What you should do: Repeat each of these records exactly.

++++++++++

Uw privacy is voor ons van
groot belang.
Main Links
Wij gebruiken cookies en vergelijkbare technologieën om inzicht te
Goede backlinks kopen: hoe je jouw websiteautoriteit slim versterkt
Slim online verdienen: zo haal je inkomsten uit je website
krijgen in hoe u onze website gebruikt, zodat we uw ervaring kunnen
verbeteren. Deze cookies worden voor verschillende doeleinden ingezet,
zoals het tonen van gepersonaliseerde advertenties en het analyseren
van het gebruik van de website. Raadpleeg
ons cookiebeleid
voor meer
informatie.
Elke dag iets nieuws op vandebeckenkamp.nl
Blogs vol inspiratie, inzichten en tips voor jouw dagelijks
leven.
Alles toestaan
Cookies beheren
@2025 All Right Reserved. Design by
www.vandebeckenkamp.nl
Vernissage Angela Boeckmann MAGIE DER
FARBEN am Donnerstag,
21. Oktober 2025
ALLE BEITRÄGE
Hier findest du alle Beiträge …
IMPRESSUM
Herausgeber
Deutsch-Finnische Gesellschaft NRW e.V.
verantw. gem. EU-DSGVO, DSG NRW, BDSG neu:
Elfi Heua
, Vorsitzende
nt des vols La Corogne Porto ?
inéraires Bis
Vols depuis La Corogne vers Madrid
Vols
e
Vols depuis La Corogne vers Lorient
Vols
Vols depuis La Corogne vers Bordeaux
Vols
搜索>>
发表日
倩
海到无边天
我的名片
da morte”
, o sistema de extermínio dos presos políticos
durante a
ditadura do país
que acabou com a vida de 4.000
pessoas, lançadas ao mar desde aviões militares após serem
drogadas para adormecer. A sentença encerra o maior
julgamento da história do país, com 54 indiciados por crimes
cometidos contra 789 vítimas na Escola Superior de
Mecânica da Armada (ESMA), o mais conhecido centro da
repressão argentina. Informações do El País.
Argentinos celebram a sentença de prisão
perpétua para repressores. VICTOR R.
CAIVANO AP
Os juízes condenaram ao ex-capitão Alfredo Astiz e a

++++++++++

Expected answer:
Uw privacy is voor ons van
groot belang.
Main Links
Wij gebruiken cookies en vergelijkbare technologieën om inzicht te
Goede backlinks kopen: hoe je jouw websiteautoriteit slim versterkt
Slim online verdienen: zo haal je inkomsten uit je website
krijgen in hoe u onze website gebruikt, zodat we uw ervaring kunnen
verbeteren. Deze cookies worden voor verschillende doeleinden ingezet,
zoals het tonen van gepersonaliseerde advertenties en het analyseren
van het gebruik van de website. Raadpleeg
ons cookiebeleid
voor meer
informatie.
Elke dag iets nieuws op vandebeckenkamp.nl
Blogs vol inspiratie, inzichten en tips voor jouw dagelijks
leven.
Alles toestaan
Cookies beheren
@2025 All Right Reserved. Design by
www.vandebeckenkamp.nl
Vernissage Angela Boeckmann MAGIE DER
FARBEN am Donnerstag,
21. Oktober 2025
ALLE BEITRÄGE
Hier findest du alle Beiträge …
IMPRESSUM
Herausgeber
Deutsch-Finnische Gesellschaft NRW e.V.
verantw. gem. EU-DSGVO, DSG NRW, BDSG neu:
Elfi Heua
, Vorsitzende
nt des vols La Corogne Porto ?
inéraires Bis
Vols depuis La Corogne vers Madrid
Vols
e
Vols depuis La Corogne vers Lorient
Vols
Vols depuis La Corogne vers Bordeaux
Vols
搜索>>
发表日
倩
海到无边天
我的名片
da morte”
, o sistema de extermínio dos presos políticos
durante a
ditadura do país
que acabou com a vida de 4.000
pessoas, lançadas ao mar desde aviões militares após serem
drogadas para adormecer. A sentença encerra o maior
julgamento da história do país, com 54 indiciados por crimes
cometidos contra 789 vítimas na Escola Superior de
Mecânica da Armada (ESMA), o mais conhecido centro da
repressão argentina. Informações do El País.
Argentinos celebram a sentença de prisão
perpétua para repressores. VICTOR R.
CAIVANO AP
Os juízes condenaram ao ex-capitão Alfredo Astiz e a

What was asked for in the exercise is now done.